Stephen Brown, Stockholm – Swedish police on Tuesday arrested three leaders of an Aceh separatist group which has been fighting Indonesia for independence since 1976, saying they were suspected of "grave breaches of international law."

Two of the exiled leaders of GAM, the Free Aceh Movement, were being held in custody, the Swedish prosecutors' office said. Jakarta, which has long lobbied Sweden to curtail their activities, welcomed the move.

About 10,000 people, mostly civilians, have died in the fighting between GAM and government troops in the western-most province of the vast Indonesian archipelago.

Jakarta named the three as Hasan Tiro, Zaini Abdullah and Malik Mahmud, who is considered by GAM as Aceh's exiled prime minister. It did not specify which two were in custody.

The Indonesian foreign ministry issued a statement hailing Sweden's "steadfast commitment" to ending "armed rebellion, acts of violence, and acts of terrorism perpetrated by GAM in Aceh and other regions in Indonesia."

Indonesia troops launched an offensive and imposed martial law in Aceh, an oil and gas-rich province on the northern tip of Sumatra island, after peace talks collapsed in 2003. Martial law was lifted this May but there are still 40,000 troops there.

US-based Human Rights Watch said in a report in December the military was waging an extensive campaign of extra-judicial killings, kidnapping and torture in Aceh – a report Jakarta dismissed as "ill-informed and one-sided."

Sweden granted the GAM leaders asylum in the late 1970s.
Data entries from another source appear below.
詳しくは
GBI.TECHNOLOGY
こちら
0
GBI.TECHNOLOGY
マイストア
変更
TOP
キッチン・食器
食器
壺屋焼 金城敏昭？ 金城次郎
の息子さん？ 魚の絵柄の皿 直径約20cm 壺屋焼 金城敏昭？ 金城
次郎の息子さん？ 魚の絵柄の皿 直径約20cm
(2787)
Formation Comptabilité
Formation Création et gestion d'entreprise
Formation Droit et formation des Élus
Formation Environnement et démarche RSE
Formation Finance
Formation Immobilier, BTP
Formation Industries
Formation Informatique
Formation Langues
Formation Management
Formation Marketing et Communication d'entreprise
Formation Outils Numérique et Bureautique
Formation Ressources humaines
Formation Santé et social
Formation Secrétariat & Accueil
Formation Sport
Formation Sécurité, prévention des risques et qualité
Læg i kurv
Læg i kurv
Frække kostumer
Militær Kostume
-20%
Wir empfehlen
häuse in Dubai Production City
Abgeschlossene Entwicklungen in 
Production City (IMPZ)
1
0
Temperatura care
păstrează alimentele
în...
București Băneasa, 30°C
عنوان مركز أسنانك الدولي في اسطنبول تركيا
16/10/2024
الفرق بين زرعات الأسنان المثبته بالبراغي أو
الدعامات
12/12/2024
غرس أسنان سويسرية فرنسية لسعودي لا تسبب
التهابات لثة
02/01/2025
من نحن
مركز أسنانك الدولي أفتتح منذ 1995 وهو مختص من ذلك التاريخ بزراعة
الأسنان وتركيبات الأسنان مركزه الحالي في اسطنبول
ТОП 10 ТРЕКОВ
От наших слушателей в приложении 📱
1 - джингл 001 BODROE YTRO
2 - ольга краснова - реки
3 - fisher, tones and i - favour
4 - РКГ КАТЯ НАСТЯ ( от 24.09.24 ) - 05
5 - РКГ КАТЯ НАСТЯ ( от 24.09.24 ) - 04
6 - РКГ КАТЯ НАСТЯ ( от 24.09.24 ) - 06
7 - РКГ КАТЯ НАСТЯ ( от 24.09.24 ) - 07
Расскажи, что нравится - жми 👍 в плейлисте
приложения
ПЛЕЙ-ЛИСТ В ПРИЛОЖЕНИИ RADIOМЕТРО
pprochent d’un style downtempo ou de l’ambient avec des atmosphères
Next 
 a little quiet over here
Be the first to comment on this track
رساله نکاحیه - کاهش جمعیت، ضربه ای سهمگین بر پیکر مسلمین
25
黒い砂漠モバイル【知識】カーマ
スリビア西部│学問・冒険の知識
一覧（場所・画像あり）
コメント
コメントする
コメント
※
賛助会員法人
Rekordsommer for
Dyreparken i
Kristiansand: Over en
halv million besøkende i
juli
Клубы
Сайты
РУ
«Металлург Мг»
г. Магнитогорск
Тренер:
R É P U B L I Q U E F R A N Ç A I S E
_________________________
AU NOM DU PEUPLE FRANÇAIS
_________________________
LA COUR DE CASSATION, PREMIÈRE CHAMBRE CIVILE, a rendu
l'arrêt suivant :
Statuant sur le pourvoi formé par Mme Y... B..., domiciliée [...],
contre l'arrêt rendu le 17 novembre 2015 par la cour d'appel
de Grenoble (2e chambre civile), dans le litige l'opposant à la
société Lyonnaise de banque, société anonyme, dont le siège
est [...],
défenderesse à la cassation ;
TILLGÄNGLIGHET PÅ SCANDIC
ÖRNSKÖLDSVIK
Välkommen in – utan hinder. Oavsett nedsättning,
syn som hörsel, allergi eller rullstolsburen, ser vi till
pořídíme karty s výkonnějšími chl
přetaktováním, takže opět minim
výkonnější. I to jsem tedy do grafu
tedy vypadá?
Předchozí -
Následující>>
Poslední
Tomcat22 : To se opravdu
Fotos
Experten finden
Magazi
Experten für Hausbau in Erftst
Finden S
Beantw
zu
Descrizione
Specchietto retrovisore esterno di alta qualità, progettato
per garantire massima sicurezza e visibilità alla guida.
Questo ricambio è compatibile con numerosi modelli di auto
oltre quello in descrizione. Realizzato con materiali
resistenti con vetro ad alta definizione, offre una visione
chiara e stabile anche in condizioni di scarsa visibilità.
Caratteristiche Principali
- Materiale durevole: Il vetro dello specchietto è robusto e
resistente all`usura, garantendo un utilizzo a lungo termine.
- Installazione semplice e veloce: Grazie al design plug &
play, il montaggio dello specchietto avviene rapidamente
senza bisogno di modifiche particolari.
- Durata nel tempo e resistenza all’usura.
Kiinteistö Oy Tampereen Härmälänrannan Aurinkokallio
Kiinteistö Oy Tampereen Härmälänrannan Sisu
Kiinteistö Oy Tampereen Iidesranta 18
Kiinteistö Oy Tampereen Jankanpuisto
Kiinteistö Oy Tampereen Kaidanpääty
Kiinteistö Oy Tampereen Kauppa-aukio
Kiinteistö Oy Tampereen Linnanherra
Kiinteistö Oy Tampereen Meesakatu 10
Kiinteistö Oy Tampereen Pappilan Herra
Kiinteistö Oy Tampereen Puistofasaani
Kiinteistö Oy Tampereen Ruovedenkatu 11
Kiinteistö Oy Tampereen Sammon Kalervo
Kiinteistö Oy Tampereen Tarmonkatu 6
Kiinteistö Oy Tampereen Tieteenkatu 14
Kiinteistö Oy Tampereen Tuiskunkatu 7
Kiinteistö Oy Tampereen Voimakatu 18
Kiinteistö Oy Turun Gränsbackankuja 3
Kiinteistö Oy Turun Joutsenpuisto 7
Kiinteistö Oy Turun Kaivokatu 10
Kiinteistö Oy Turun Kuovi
After years of pressure from Jakarta a team of Swedish court investigators including a chief prosecutor went to Indonesia in March to investigate Indonesia's allegations.

GAM spokesman Bakhtiar Abdullah told Reuters in a recent interview in Stockholm that they had taken the precaution of hiring a lawyer after the prosecutors' trip to Indonesia but that they still believed "there is justice and law in Sweden."

Sweden's foreign ministry, asked if Stockholm had yielded to Indonesian lobbying over GAM, said prosecutor Thomas Lindstrand had seen the situation in Indonesia for himself and was acting as "an independent member of the judiciary."

Indonesia goes to the polls in July to choose a new president, with policy on Aceh a campaign issue.